CNC-machined aluminium top plat

We designed it with maximum strength-to-weight efficiency in mind, combining tight tolerances with complex geometry. Since producing a part this precise was beyond our in-house capabilities, we relied on external manufacturing to bring it to life. Working with Xometry’s digital manufacturing platform proved to be a practical solution. The ordering process was simple, and the part was delivered exactly to spec, which helped us stay on schedule and move forward with system integration.

Throughout the rest of the build, we developed most structural and system components in-house, using a mix of carbon fibre, milled aluminium, and sheet metal. We prioritised weight efficiency, ease of assembly, and long-term maintainability. Each part was engineered with manufacturing in mind—limiting unnecessary operations and avoiding overcomplication. For components where precision and structural reliability were essential, like the top plate, outsourcing was not just helpful—it was critical to keeping the project moving forward.
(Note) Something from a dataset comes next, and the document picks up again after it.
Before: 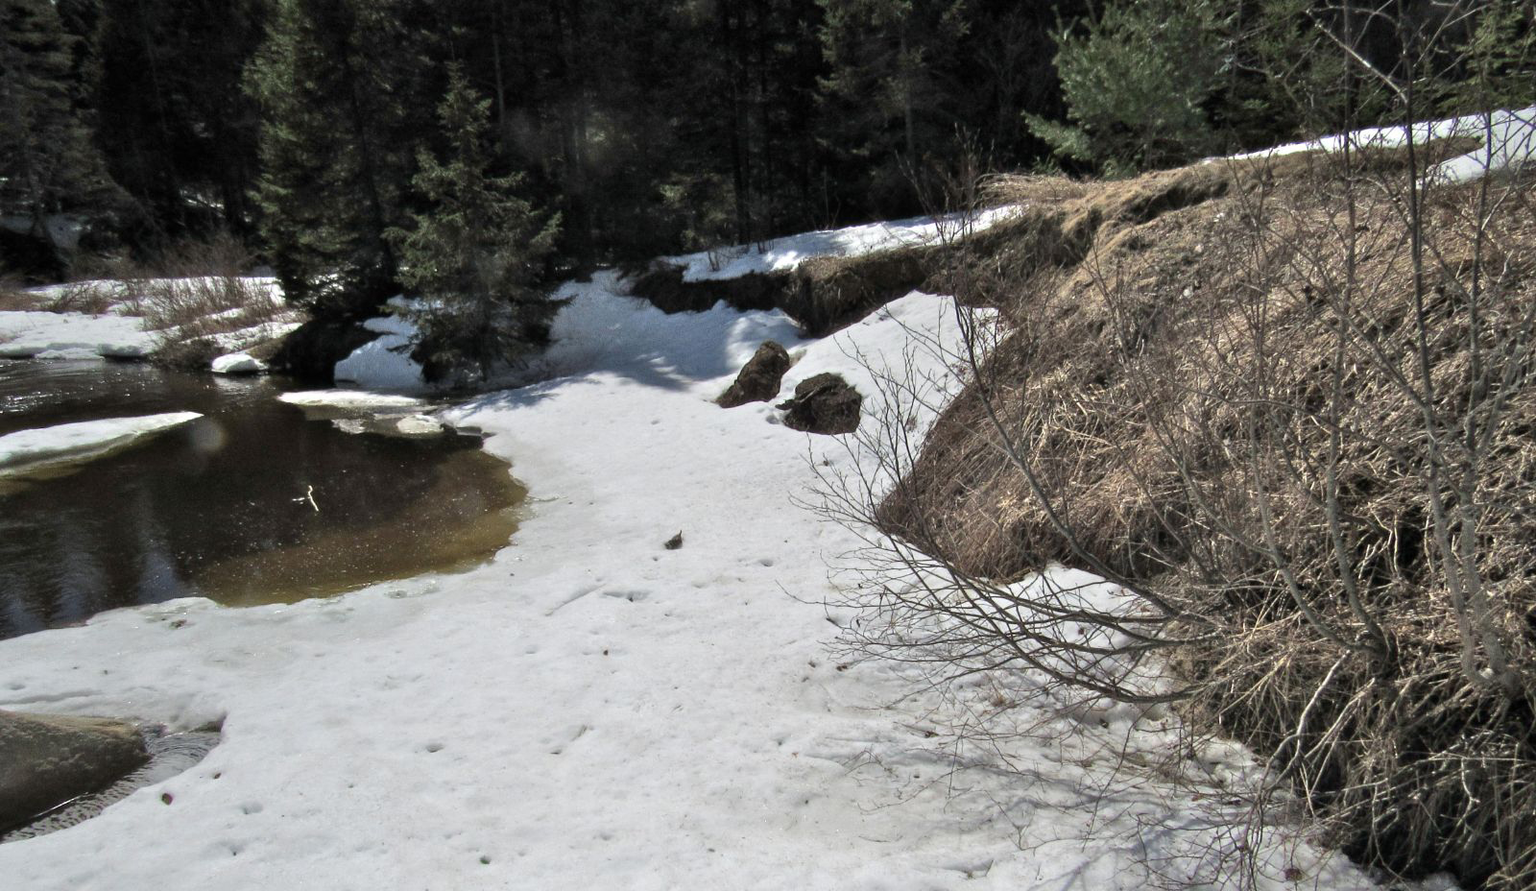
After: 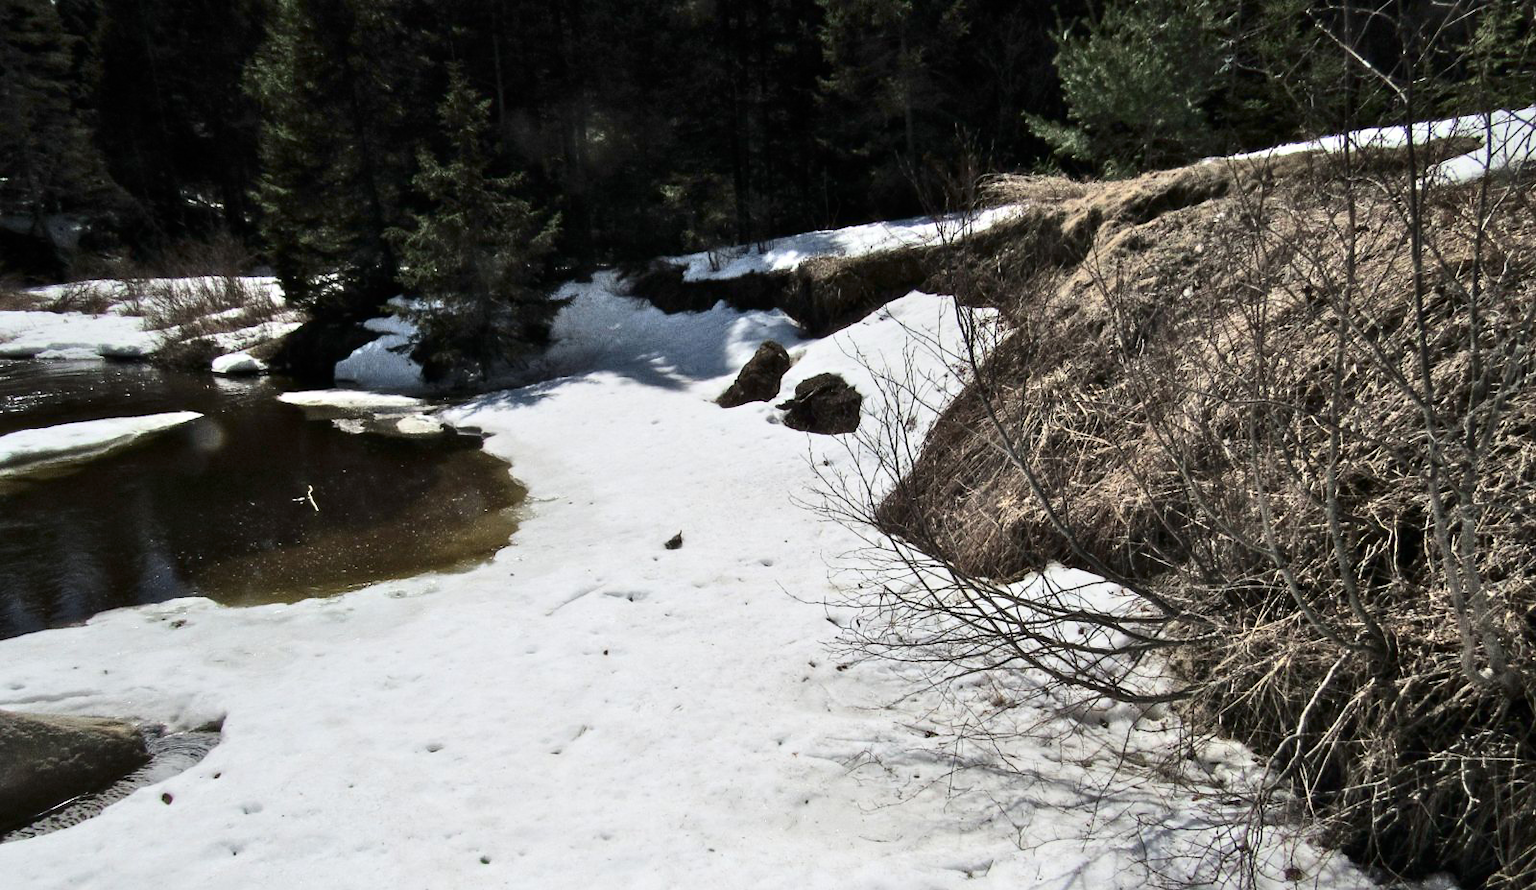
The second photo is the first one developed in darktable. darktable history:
contrast brightness saturation: contrast 0.28
shadows and highlights: shadows 4.1, highlights -17.6, soften with gaussian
The inhouse developed inverter for the electric motor

Turning Challenges into Learning Opportunities

The work on the fuel cell, especially in the weeks leading up to the winter holidays, became a true test of dedication. Long days and nights were spent preparing for full-load testing. Then came the moment we’d worked for.

Fuel cell system of the H2-Sling

After a full year of development, seeing the system finally come to life was magical. It was the moment when theory turned into reality. Beyond the technical accomplishments, we also grew on a personal level. Taking responsibility, solving unexpected issues, and making decisions under pressure—all of this became part of our shared experience.

Looking Ahead: Liquid Hydrogen and Additive Manufacturing

Following the successful first flight, our next major milestone is a hydrogen-powered crossing of the Alps. In parallel, we’re working toward transitioning from compressed to liquid hydrogen—a shift that would significantly improve the system’s energy-to-weight ratio. Achieving this will require new storage solutions, insulation, and fuel handling systems designed for cryogenic conditions.

Additive manufacturing will also play a growing role in future development. Combined with AI-driven, generative design, 3D printing allows us to create lighter, more efficient, and structurally complex components—particularly where space is tight and every gram counts. We’re focusing on parts like brackets and mounts, where small improvements in geometry lead to meaningful gains.

Digital manufacturing enables rapid iteration and design flexibility that traditional methods can’t easily match. Together with simulation and in-house prototyping, these tools are helping us move closer to our long-term goal: to make the aircraft not only emission-free, but also quieter, more economical, and a viable alternative for environmentally friendly training and recreational flights.